8. Parents and educators need to have discussions with adolescents on the dangers of using social media for social comparison, particularly regarding physical appearance. Research has shown that these comparisons can lead to poorer body image, disordered eating and depression, especially among girls.
9. Adolescents should receive training in social media literacy to ensure that they have the knowledge and skills to navigate social media platforms safely. They need to critically evaluate the messages and images they encounter so they can identify misinformation.
10. Because current information on the way social media affects development and wellbeing is limited, there needs to be greater investments into this type of research.

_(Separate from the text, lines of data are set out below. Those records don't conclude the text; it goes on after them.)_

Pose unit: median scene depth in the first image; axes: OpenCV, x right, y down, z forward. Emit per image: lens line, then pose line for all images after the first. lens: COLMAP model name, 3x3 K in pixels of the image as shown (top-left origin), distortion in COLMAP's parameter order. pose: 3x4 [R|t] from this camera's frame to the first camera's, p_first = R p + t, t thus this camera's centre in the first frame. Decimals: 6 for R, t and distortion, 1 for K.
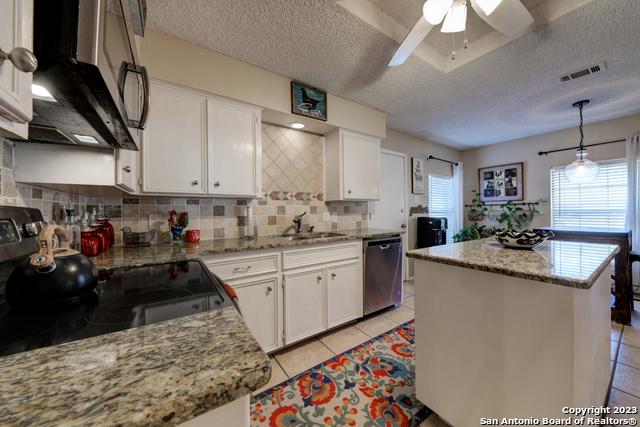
lens RADIAL K [[222.7, 0, 323.6], [0, 222.7, 210.5], [0, 0, 1]] dist [0.000996, -0.001213]
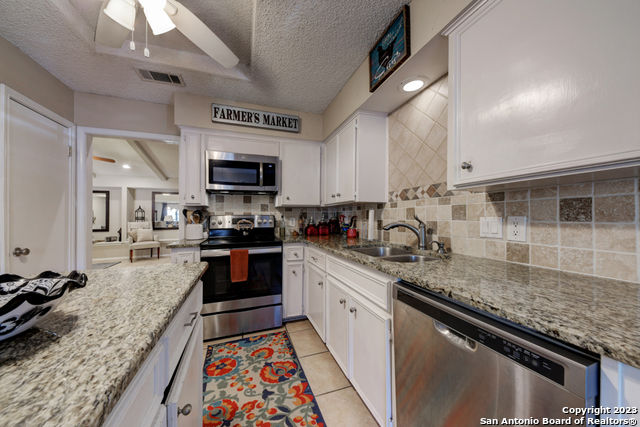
lens RADIAL K [[222.7, 0, 320.9], [0, 222.7, 215.2], [0, 0, 1]] dist [0.000996, -0.001213]
pose [[-0.258276, 0.008421, -0.966034, 0.642149], [0.020206, 0.999790, 0.003313, -0.004769], [0.965860, -0.018664, -0.258392, 0.964893]]
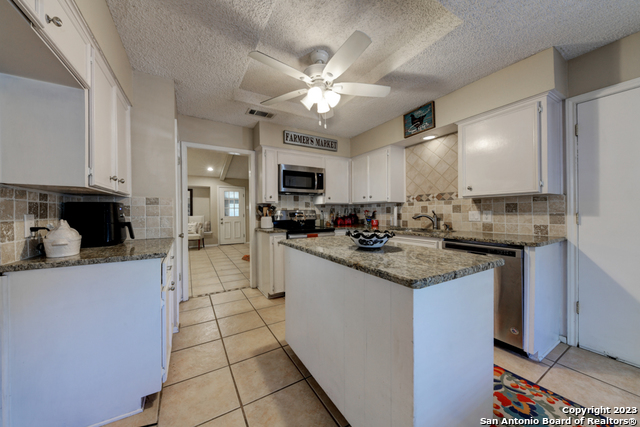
lens RADIAL K [[222.7, 0, 315.4], [0, 222.7, 205.6], [0, 0, 1]] dist [0.000996, -0.001213]
pose [[-0.078527, -0.013267, -0.996824, 1.184157], [0.019642, 0.999697, -0.014852, -0.016801], [0.996718, -0.020746, -0.078242, 0.520139]]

Surveys have shown that many parents are not aware of how much time their teens are spending online. A report from Common Sense Media shows that teens get about 9 hours of screen time each day. This includes watching television, listening to music, interacting on social media or playing video games. By contrast, parents believe their children get about 3 hours of screen time.
The most common social media platforms used by teenagers are YouTube, TikTok, Instagram and Snapchat, according to a Pew Research Center report released last fall. Facebook, Twitter and Reddit were less likely to be used.
Emma Woodward, a clinical psychologist with the nonprofit Child Mind Institute, told NBC News that the APA recommendations can be used to start conversations with teens about their social media use. Woodward wasn't involved in the development of the new guidance.
"I certainly think the best way to help kids be safe online is for it to be a collaboration between parents and their kids or their teens," Woodward said. "That collaboration is probably going to lead to the most success in terms of helping kids use social media safely."